### What needs to be done
Every line in the following data that has "rendering" counts toward the total; state that total alone.

### Material for this task

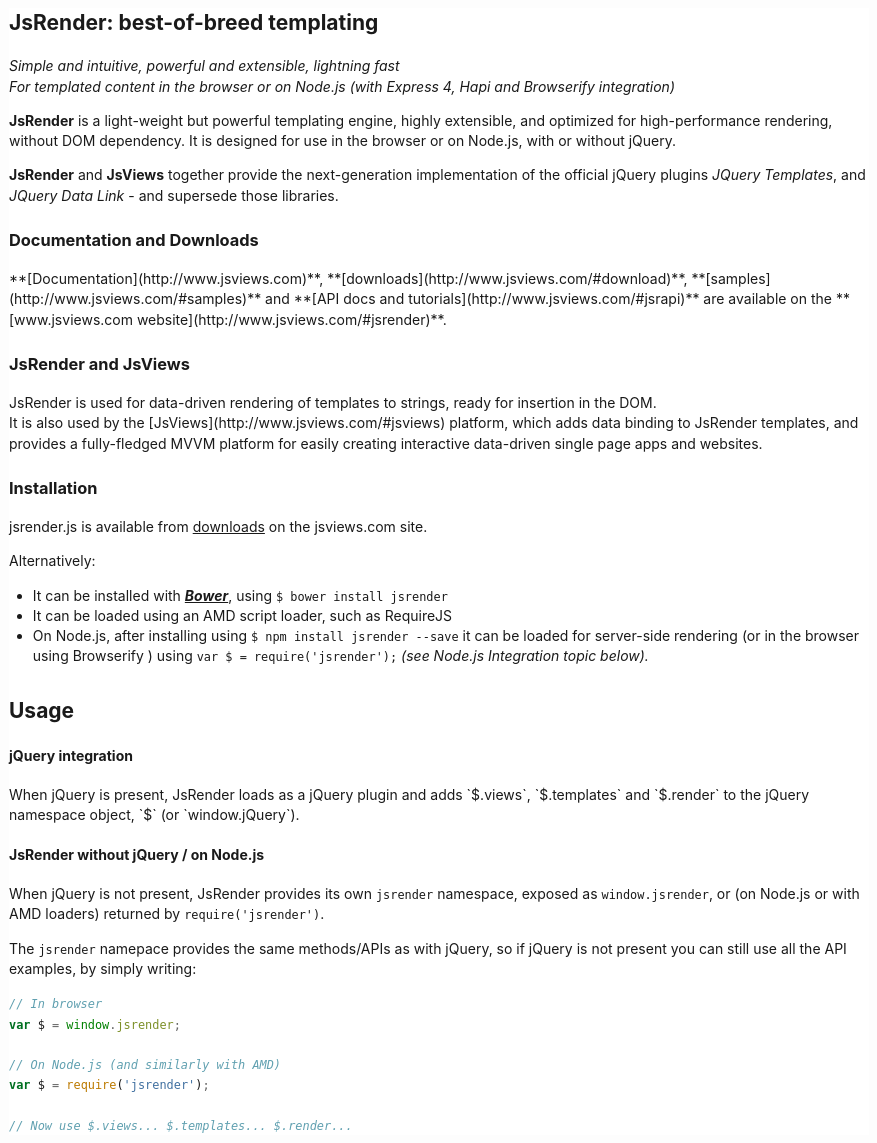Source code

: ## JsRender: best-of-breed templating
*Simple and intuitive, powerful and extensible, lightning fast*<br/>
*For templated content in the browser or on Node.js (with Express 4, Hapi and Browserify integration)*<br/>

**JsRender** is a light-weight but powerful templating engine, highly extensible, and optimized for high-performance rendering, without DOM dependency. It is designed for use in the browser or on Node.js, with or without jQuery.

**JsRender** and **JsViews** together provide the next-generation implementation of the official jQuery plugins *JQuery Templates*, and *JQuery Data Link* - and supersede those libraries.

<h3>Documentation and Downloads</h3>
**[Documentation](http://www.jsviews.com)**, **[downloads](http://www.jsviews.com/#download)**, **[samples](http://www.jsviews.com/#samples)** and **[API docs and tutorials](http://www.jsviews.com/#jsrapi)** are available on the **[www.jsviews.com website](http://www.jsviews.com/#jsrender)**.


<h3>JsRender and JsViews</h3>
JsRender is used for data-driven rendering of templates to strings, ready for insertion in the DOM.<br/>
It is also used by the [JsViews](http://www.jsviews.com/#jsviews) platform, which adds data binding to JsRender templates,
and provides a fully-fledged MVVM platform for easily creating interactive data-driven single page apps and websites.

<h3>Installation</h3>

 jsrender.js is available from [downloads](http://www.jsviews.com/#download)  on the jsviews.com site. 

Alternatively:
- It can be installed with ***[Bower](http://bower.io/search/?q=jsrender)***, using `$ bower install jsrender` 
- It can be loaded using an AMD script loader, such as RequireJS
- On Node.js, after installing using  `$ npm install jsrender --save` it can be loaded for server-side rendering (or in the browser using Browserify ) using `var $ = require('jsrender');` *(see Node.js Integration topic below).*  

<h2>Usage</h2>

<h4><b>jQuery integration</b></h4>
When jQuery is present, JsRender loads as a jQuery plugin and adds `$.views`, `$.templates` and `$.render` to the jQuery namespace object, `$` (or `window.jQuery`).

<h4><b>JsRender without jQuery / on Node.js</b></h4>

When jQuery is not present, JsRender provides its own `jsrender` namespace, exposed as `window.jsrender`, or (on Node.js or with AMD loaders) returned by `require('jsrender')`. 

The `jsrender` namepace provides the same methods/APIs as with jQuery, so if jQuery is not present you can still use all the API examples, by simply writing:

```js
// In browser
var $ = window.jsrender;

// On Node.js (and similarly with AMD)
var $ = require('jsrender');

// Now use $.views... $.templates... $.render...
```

### Solution for this task
3